§ ACTIVITY:
The entries below should be set down again exactly, with every picture left out.

*** Begin section ***

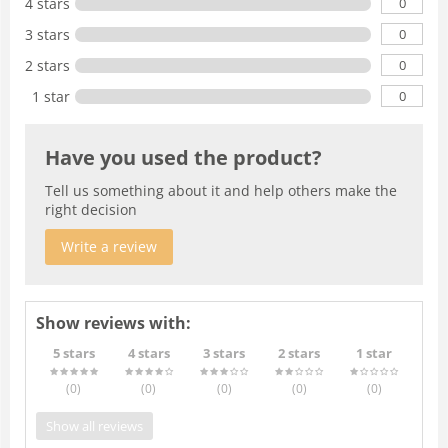
0
4 stars
0
3 stars
0
2 stars
0
1 star
Have you used the product?
Tell us something about it and help others make the
right decision
Write a review
Show reviews with:
5 stars
4 stars
3 stars
2 stars
1 star
(0
)
(0
)
(0
)
(0
)
(0
)
Show all reviews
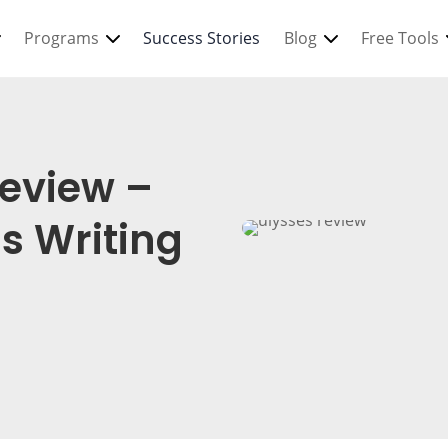
Programs
Success Stories
Blog
Free Tools
Review –
s Writing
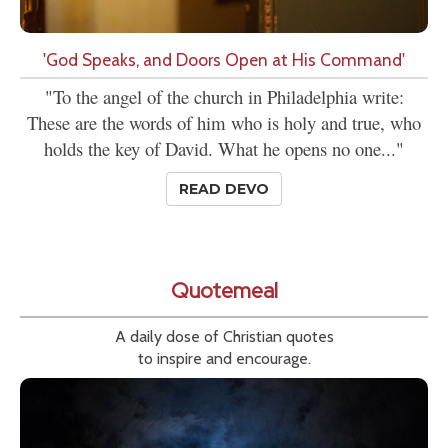
'God Speaks, and Doors Open at His Command'
"To the angel of the church in Philadelphia write:
These are the words of him who is holy and true, who
holds the key of David. What he opens no one..."
READ DEVO
Quotemeal
A daily dose of Christian quotes
to inspire and encourage.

*** End section ***

§ FINISHED EXERCISE:
0
4 stars
0
3 stars
0
2 stars
0
1 star
Have you used the product?
Tell us something about it and help others make the
right decision
Write a review
Show reviews with:
5 stars
4 stars
3 stars
2 stars
1 star
(0
)
(0
)
(0
)
(0
)
(0
)
Show all reviews
Programs
Success Stories
Blog
Free Tools
Review –
s Writing
'God Speaks, and Doors Open at His Command'
"To the angel of the church in Philadelphia write:
These are the words of him who is holy and true, who
holds the key of David. What he opens no one..."
READ DEVO
Quotemeal
A daily dose of Christian quotes
to inspire and encourage.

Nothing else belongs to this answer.